Virtual Server – der erste Tag

Beauftragung und Bestellung waren schnell gemacht. Der Preis ist fair, die Leistung scheint gut. Alles, was ich bekomme, sind zwei Links und eine Menge zu lesen. Was ich erwartet habe, weiß ich eigentlich nicht genau. Der erste Link für zum Parallels Power Panel. Klingt gut, bringt mich aber erst einmal nicht weiter. Also, auf zum zweiten Link. Plesk startet, scheinbar ein sehr mächtiges Tool.

Plesk nimmt mir eine Menge Arbeit ab. Wahrscheinlich kann ein echter Profi das alles viel schneller, aber für mich ist das Werkzeug ideal.

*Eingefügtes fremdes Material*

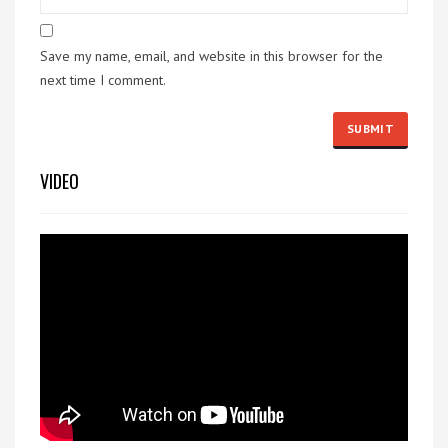
Save my name, email, and website in this browser for the
next time I comment.
VIDEO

Ich habe einen Domain Name und trage den als neue Domäne ein. Es sind eine Reihe von Feldern zu befüllen, aber alles scheint logisch und durchdacht. Nach dem Speichern weist mich das Programm daraufhin, dass die von mir angelegte Domäne keymanagement.info eine andere IP-Adresse als der neue virtuelle Server aufweist.  Klar, daran hätte ich denken können. Da ich meine Domains bei einem anderen Anbieter erworben habe, muss ich natürlich dort im DNS noch die „neue“ IP-Adresse des virtuellen Servers eintragen.

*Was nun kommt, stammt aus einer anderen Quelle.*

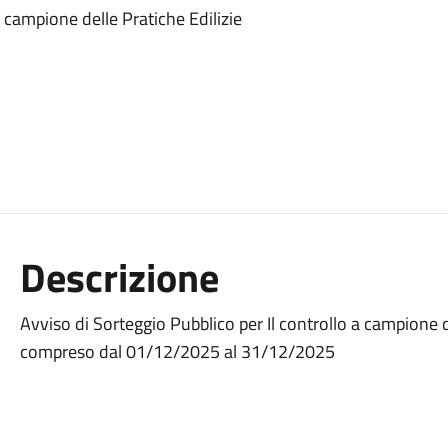
a campione delle Pratiche Edilizie
Descrizione
Avviso di Sorteggio Pubblico per Il controllo a campione d
compreso dal 01/12/2025 al 31/12/2025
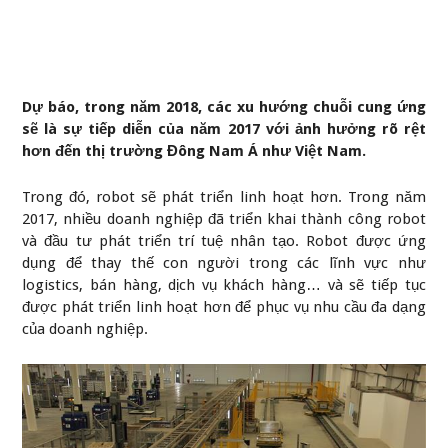
Dự báo, trong năm 2018, các xu hướng chuỗi cung ứng
sẽ là sự tiếp diễn của năm 2017 với ảnh hưởng rõ rệt
hơn đến thị trường Đông Nam Á như Việt Nam.
Trong đó, robot sẽ phát triển linh hoạt hơn. Trong năm
2017, nhiều doanh nghiệp đã triển khai thành công robot
và đầu tư phát triển trí tuệ nhân tạo. Robot được ứng
dụng để thay thế con người trong các lĩnh vực như
logistics, bán hàng, dịch vụ khách hàng… và sẽ tiếp tục
được phát triển linh hoạt hơn để phục vụ nhu cầu đa dạng
của doanh nghiệp.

Also, neues Browser-Fenster auf, Login beim Anbieter und die DNS-Einträge für die Domäne anpassen. Im A-Recored muss die IP-Adresse des virtuellen Servers rein, eventuell auch beim „www“ Record, falls es diesen gibt. Mail will ich nicht benutzen für diese Domäne, deshalb brauche ich auch keinen MX Record. Ansonsten muss man den noch zusätzlich anlegen.  Zuvor sollte man aber auf dem virtuellen Server mit Plesk noch die Mail-Komponenten installieren.

Der WordPress Auftritt

Ich könnte jetzt die WordPress-Installation mittels Plesk durchführen. Entschieden habe ich mich aber das alles „von Hand“ zu machen. Den FTP-Zugang hatte ich in Plesk schon bei der Einrichtung der Domäne angegeben. Also WordPress herunterladen, entpacken und per FTP hochladen. Das geht erstaunlich schnell und problemlos.

Vorher sollte man natürlich noch die „Demo-Seite“ von Plesk löschen. Diese wird bei der Einrichtung der Domäne automatisch erstellt. Ich habe alle Dateien, bis auf das Verzeichnis „cgi-bin“ gelöscht.

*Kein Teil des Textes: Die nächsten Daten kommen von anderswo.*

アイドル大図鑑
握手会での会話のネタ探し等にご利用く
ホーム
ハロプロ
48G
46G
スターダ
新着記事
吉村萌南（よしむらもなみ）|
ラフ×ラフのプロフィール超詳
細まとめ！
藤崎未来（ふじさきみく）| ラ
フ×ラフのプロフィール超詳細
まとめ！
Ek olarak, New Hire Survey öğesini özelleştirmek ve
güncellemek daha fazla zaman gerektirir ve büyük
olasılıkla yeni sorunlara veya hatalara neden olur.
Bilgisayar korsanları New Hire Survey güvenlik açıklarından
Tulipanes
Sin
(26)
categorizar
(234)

Nun braucht WordPress natürlich noch eine MYSQL-Datenbank. Die kann man sehr leicht mit Plesk einrichten. Merken sollte man sich hier die Daten für Datenbankname, Datenbankbenutzer und Datenbankpasswort. WordPress fragt diese Angaben bei der Einrichtung ab. Die Installation von WordPress ist einfach. Einfach die neue Domäne im Browser eingeben, dann startet die Installation. Näheres dazu findet der geneigte Leser tausendfach im Web. Ich verzichte hier auf weitere Details.

Hat Alles richtig funktioniert, dann kann man sich jetzt an einem neuen WordPress-Auftritt erfreuen. Natürlich ist hier noch Vieles zu konfigurieren und einzustellen, aber auch dazu findet man viel im Netz.

Fazit

Ein virtueller Server erfordert eine Menge mehr an Arbeiten und Verwaltung. Beim reinen Web-Hosting nimmt der Provider eine Menge Arbeit ab. Wie viel genau, das kann man erst ermessen, wenn man einen Virtual Server betreibt. Freiheit hat eben ihren Preis. Jeder muss für sich selbst entscheiden, ob er das möchte. Für mich war die Entscheidung bislang richtig.